Quem nunca resmungou ou ao menos pensou em se culpar por mal feitos alheios, por medo, preguiça, ou por conveniência?
– Eu não deveria ter falado isso ou aquilo. Criei tensão e deu no que deu;
– Eu deveria ter esperado um pouco mais, mesmo depois de tanto tempo;
– Eu poderia tentar esquecer aquele gesto impensado. Talvez não tenha sido proposital… nem doeu tanto assim;
– Eu gostaria de mais atenção, mas talvez eu não seja uma boa companhia…
E sim, afinal consegui me sentir culpada por tudo. Uma palavra torta, um baita de um bolo, um esquecimento, uma passada de perna, uma violência… e as coisas só se complicam, mas certamente eu poderia ter evitado, ou aliviado, ou relevado, ou tudo isso e ainda pedindo desculpas. Em mim cabe toda a culpa do mundo e eu me declaro culpada talvez para não ter que enxergar a maldade alheia, para não admitir as minhas escolhas equivocadas, para tentar desajeitadamente consertar o que?
Isso não é bondade, não é altruísmo, não é civilidade. Está bem perto de ser outra forma de manipulação. O culpado declarado desarma o verdadeiro culpado, gera piedade, mostra uma sinceridade inocente, uma delicada fragilidade. Sempre a postos para pegar para si as culpas e as responsabilidades. E sempre livrando outras caras.

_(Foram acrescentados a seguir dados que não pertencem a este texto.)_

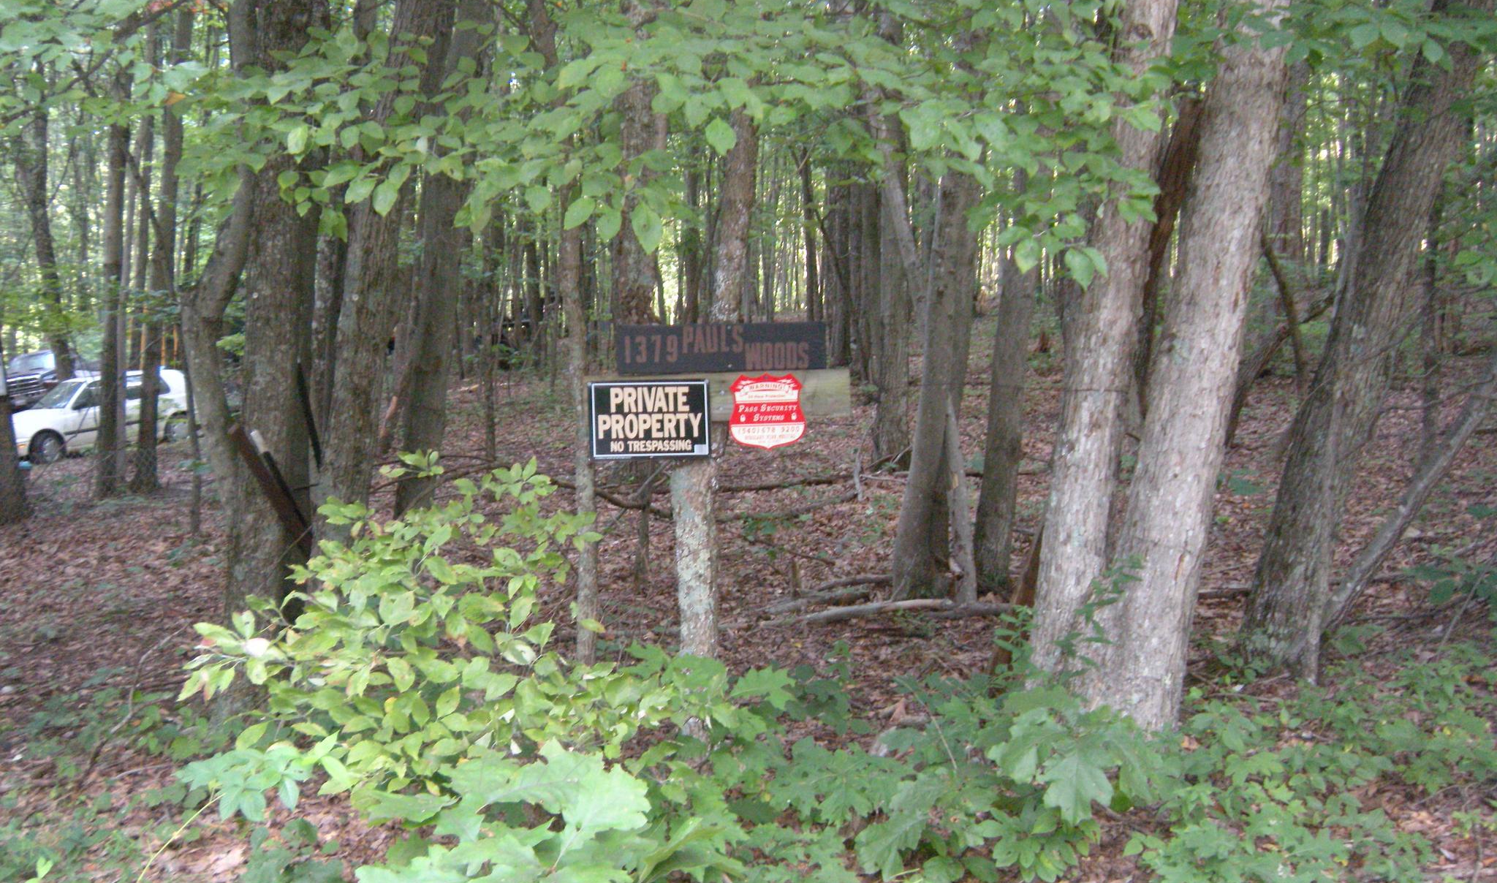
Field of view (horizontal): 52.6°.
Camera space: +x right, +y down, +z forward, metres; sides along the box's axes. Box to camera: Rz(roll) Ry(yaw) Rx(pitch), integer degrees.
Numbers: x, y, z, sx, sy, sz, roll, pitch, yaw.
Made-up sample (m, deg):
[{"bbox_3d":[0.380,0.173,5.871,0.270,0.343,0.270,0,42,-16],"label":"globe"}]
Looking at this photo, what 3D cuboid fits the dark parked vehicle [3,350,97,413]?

– Sim, eu poderia ter feito algo para evitar isso, mas não fiz. Além de culpada, sou omissa. É tudo culpa minha.
Mas sabe o que? Dei para discordar desse modelo de vida, onde, em qualquer nível, um assume a arrumação para o outro cantarolar. Ando mesmo decidida a me declarar inocente!
Inocente por permitir a arrogância alheia no meu território;
Inocente por crer que algumas coisas podem ser resolvidas amigavelmente; Inocente por deixar o tempo passar demais;
Inocente por me sentir culpada pelo que não fiz.
Eu me declaro inocente, agora com muita malícia, a mesma que recusei antes, para não voltar atrás. Não carrego mais culpas, nem desculpas.
E tudo isso, em legítima, incontestável e incondicional defesa. Quem irá me culpar?